§ **SELECTED PASSAGE**
[Air-L] Call for Book Chapters - Networked China: Global Dynamics of Digital Media and Civic Engagement

Barry Wellman wellman at chass.utoronto.ca
Sat Feb 23 12:35:27 PST 2013



Hurry, deadline is March 1
Contact Wenhong Chen, not me.
wenhong chen <wenhong_chen at mail.utexas.edu>

  Barry Wellman
  _______________________________________________________________________

   S.D. Clark Professor of Sociology, FRSC               NetLab Director
   Department of Sociology                  725 Spadina Avenue, Room 388
   University of Toronto  Toronto Canada M5S 2J4   twitter:@barrywellman
   http://www.chass.utoronto.ca/~wellman             fax:+1-416-978-3963
   NETWORKED:The New Social Operating System. Lee Rainie & Barry Wellman
   MIT Press         http://amzn.to/zXZg39         Print $20  Kindle $16
   Old/newCybertimes  http://bit.ly/c8N9V8  It's still rock & roll to me

   ________________________________________________________________________



********************* CALL FOR BOOK CHAPTERS*********************

Networked China
Global Dynamics of Digital Media and Civic Engagement Call for Book Chapters
for the New Agendas in Communication Series

Co-editors
Wenhong Chen, Assistant Professor, Department of Radio-TV-Film Stephen D.
Reese, Professor, School of Journalism College of Communication, the
University of Texas at Austin

Aim and Scope
The Internet and digital media have become conduits and locales where
millions of Chinese share information and engage in creative expression and
social participation. The Arab Spring and the relative lack of comparable
social upheaval in China highlight once again the importance of
understanding the implications of digital media and technologies for civic
life in the social and historical context.

Yet, compared to their growing prevalence and significance, research on the
contingent, non-linear, and sometimes paradoxical impacts of digital media
and technologies in Chinese societies remain theoretically underdeveloped
and empirically understudied. Departing from previous studies centered on
censorship or online activism, the proposed volume aims to cast a wider net
and explores how people navigate, negotiate, and transform social landscapes
rooted in the Chinese context, revealing both the power and limitations of
the Internet and other new communication technologies.

Chapter authors are encouraged to update prevailing theoretical frameworks
and revisit the prosumption of digital media and their implications for
globalization, transnational networks and public life. In calling for
theory-driven empirical research with scholarly and policy relevance, we
welcome chapters engaging with diverse theoretical and methodological
approaches, especially interdisciplinary and comparative research. Chapters
will be organized around three interrelated themes: digital media access and
use, transnational/global networks, and civic engagement.

1. Mapping the Terrain / Digital Media Practices: What are the patterns of
digital media access and use in China? What are the impacts of persistent
censorship and aggressive marketization?

2. Exploring Glocalized Transnational Networks: What are the patterns of
glocalized, transnational networks straddling boundaries of geography,
identities, and issues? How do digital technologies and media allow local
actors to form these networks in the cloud and on the ground? How does
access to and memberships in such networks vary by class, gender,
generation, urban-rural location, as well as differential digital media
skills and literacy? How does this restructuring work to subvert and
transcend traditional social and official hierarchies?

§ **TASK GOAL**
Can you give the stretch of the book chapter call from "[Air-L] Call for" through "Chen, not me." again, changing "deadline" to "due date"? These records come from a separate source.

(Stored entries)
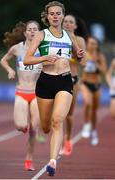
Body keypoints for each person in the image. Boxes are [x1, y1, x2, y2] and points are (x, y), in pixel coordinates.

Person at [23, 1, 85, 176]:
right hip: (45, 82)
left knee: (58, 121)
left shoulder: (69, 36)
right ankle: (49, 138)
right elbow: (27, 59)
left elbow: (79, 57)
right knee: (45, 127)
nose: (56, 16)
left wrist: (79, 55)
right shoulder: (41, 35)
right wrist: (43, 58)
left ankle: (52, 162)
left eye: (59, 13)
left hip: (65, 81)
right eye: (52, 14)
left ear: (63, 15)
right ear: (47, 16)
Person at [0, 20, 42, 171]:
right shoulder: (16, 49)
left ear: (39, 33)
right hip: (22, 92)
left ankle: (29, 159)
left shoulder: (43, 49)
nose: (32, 32)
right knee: (20, 126)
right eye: (30, 29)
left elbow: (53, 66)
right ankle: (24, 127)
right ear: (25, 33)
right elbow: (3, 60)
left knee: (34, 129)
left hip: (37, 94)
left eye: (35, 30)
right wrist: (10, 70)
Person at [62, 14, 88, 155]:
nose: (67, 24)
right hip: (56, 78)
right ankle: (58, 141)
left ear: (75, 26)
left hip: (72, 79)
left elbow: (83, 62)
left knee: (69, 114)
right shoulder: (57, 38)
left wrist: (71, 57)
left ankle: (68, 139)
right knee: (57, 114)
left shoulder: (79, 40)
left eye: (70, 22)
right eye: (65, 21)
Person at [81, 36, 107, 145]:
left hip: (96, 84)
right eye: (90, 43)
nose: (91, 45)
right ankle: (86, 125)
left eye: (93, 43)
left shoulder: (100, 56)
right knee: (88, 103)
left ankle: (94, 131)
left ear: (97, 45)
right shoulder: (84, 54)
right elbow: (80, 65)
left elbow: (104, 71)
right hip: (85, 82)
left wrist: (95, 62)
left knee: (94, 110)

§ **THE ANSWER**
[Air-L] Call for Book Chapters - Networked China: Global Dynamics of Digital Media and Civic Engagement

Barry Wellman wellman at chass.utoronto.ca
Sat Feb 23 12:35:27 PST 2013



Hurry, due date is March 1
Contact Wenhong Chen, not me.